AIM OF THE EXERCISE: From the first line to the last, copy the data exactly and drop the pictures.

[[ INPUT DATA, beginning ]]

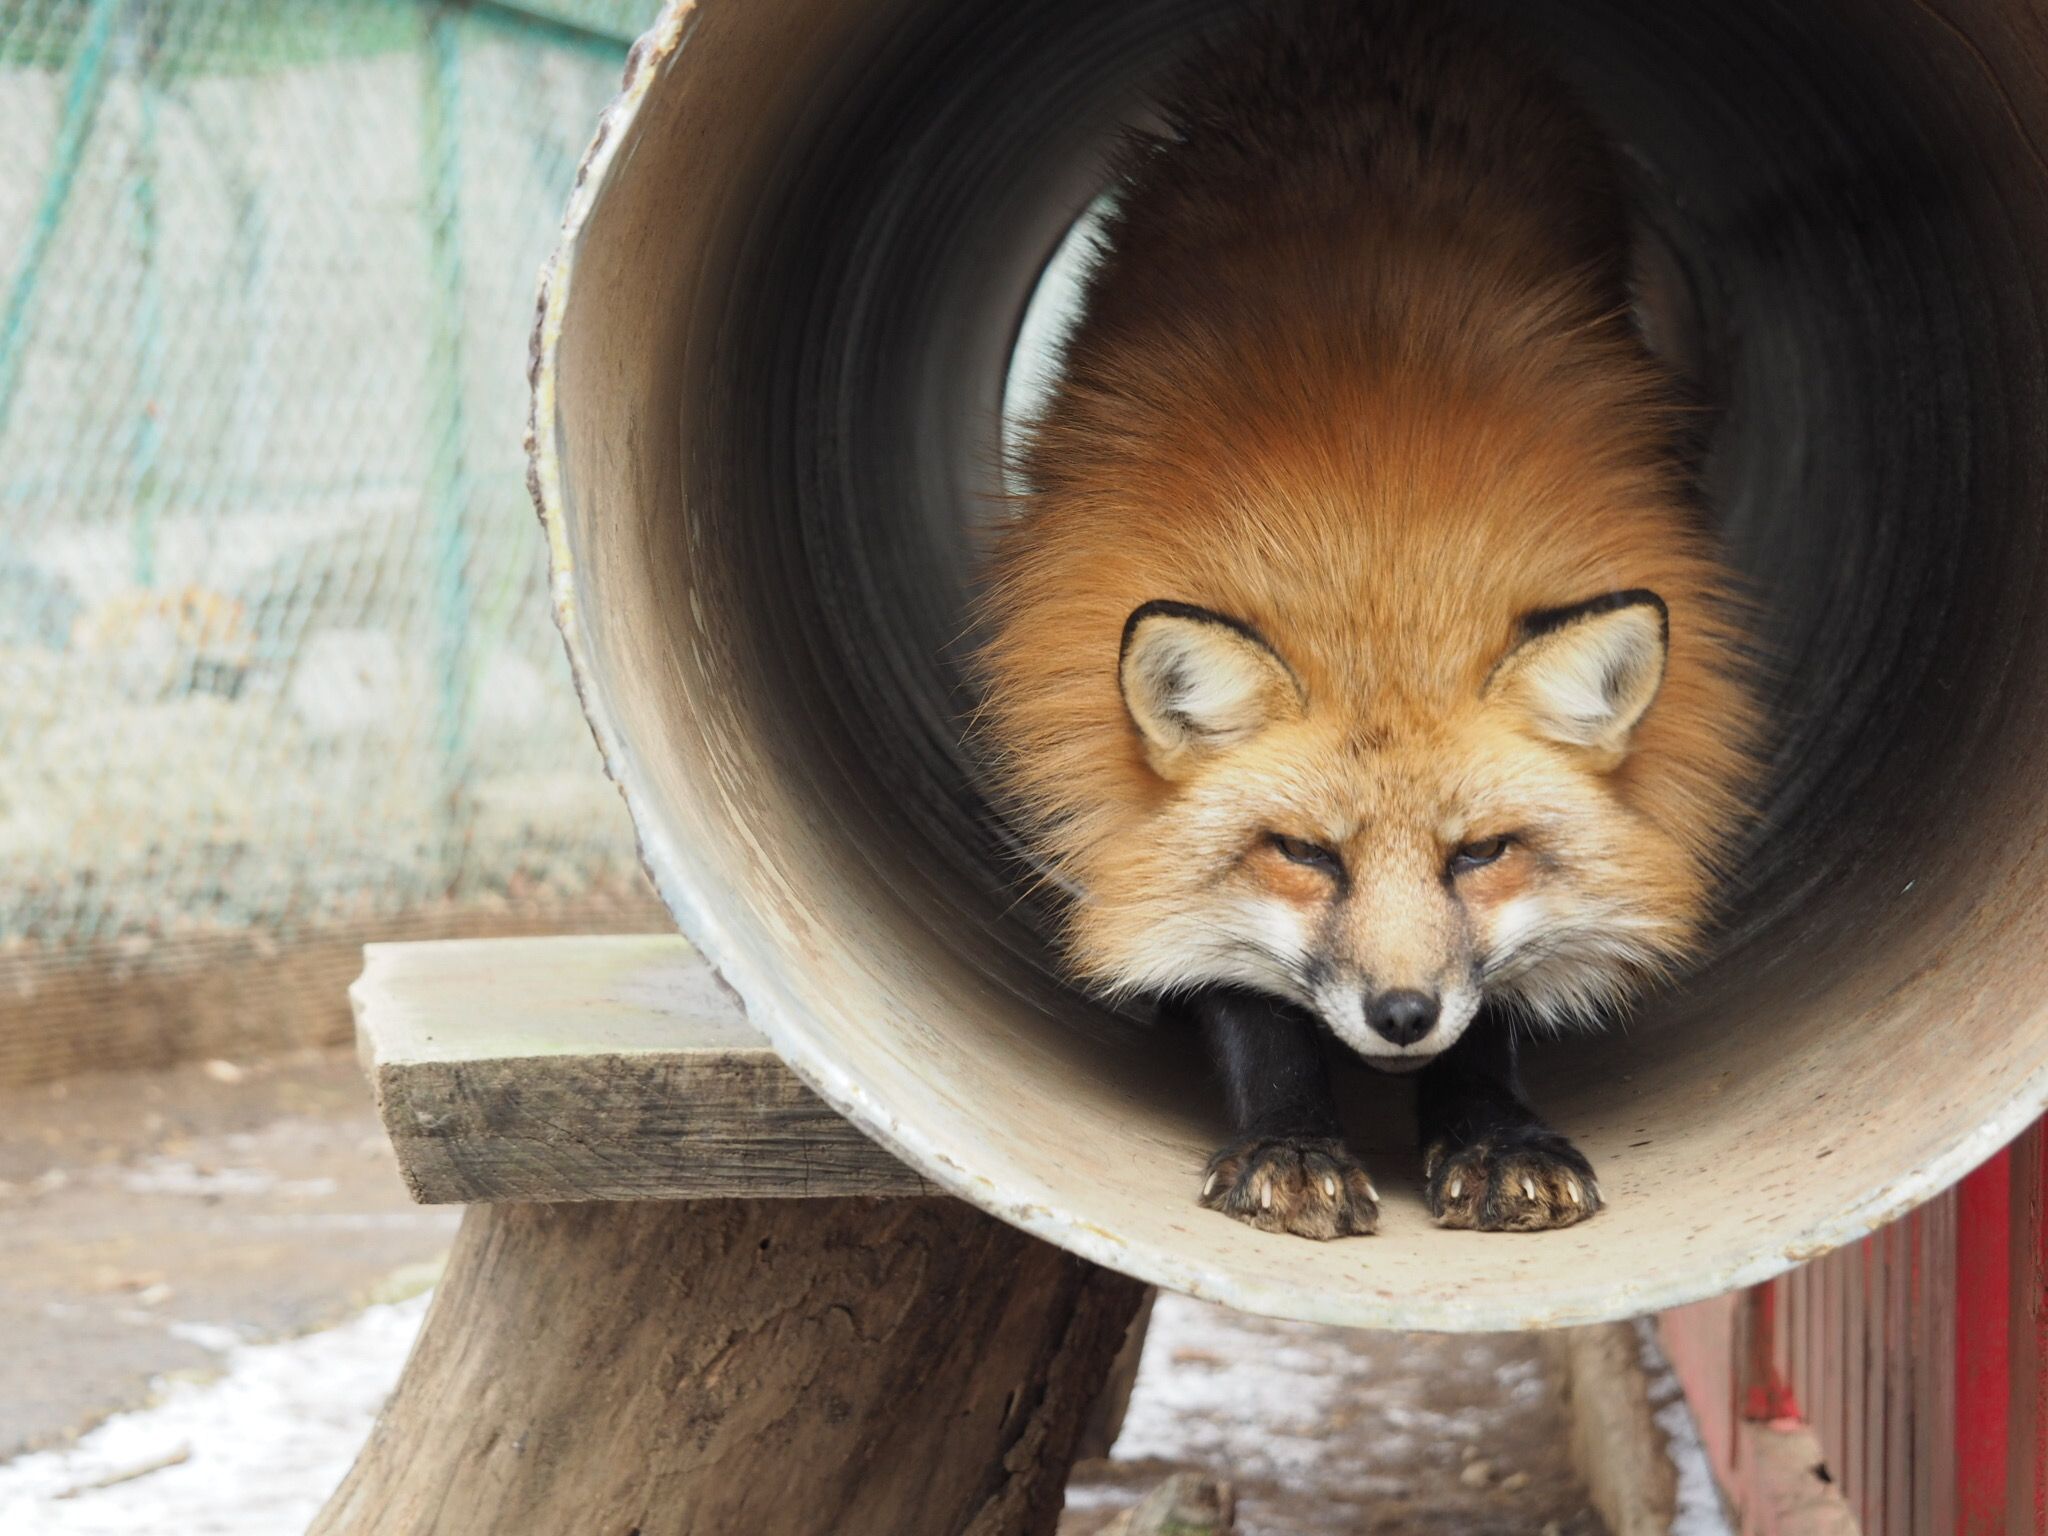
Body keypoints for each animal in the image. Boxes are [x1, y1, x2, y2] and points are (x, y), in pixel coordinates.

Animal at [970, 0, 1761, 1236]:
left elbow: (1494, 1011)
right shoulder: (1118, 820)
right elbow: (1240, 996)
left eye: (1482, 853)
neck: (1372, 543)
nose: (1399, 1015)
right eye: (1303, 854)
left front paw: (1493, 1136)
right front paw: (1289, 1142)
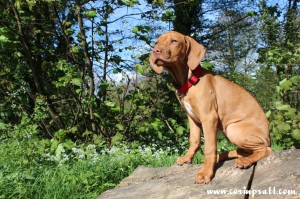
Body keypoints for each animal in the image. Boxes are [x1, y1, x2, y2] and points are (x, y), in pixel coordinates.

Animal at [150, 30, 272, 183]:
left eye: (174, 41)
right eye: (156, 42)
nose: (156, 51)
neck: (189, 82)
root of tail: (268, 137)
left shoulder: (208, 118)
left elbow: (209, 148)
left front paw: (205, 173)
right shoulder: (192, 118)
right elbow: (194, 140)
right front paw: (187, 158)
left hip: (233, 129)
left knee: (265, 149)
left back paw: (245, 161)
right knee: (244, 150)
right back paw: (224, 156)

[[ INPUT DATA, end ]]

TASK ANSWER:
Body keypoints for each animal in the image. Boxes are [x1, y1, x2, y2] and points are (x, y), in pixel coordinates.

Animal at [970, 0, 1761, 1236]:
left elbow: (1494, 1011)
right shoulder: (1118, 820)
right elbow: (1240, 996)
left eye: (1482, 853)
neck: (1372, 543)
nose: (1399, 1015)
right eye: (1303, 854)
left front paw: (1493, 1136)
right front paw: (1289, 1142)
Body keypoints for each animal in the image. Boxes are [x1, y1, x2, y2] and points are (x, y), in pixel coordinates.

Animal at [150, 30, 272, 183]:
left eye: (174, 41)
right eye: (156, 42)
nose: (156, 51)
neck: (189, 82)
root of tail: (268, 137)
left shoulder: (208, 118)
left elbow: (209, 148)
left front paw: (205, 173)
right shoulder: (192, 118)
right elbow: (194, 140)
right front paw: (187, 158)
left hip: (233, 129)
left knee: (265, 149)
left back paw: (245, 161)
right knee: (244, 150)
right back paw: (224, 156)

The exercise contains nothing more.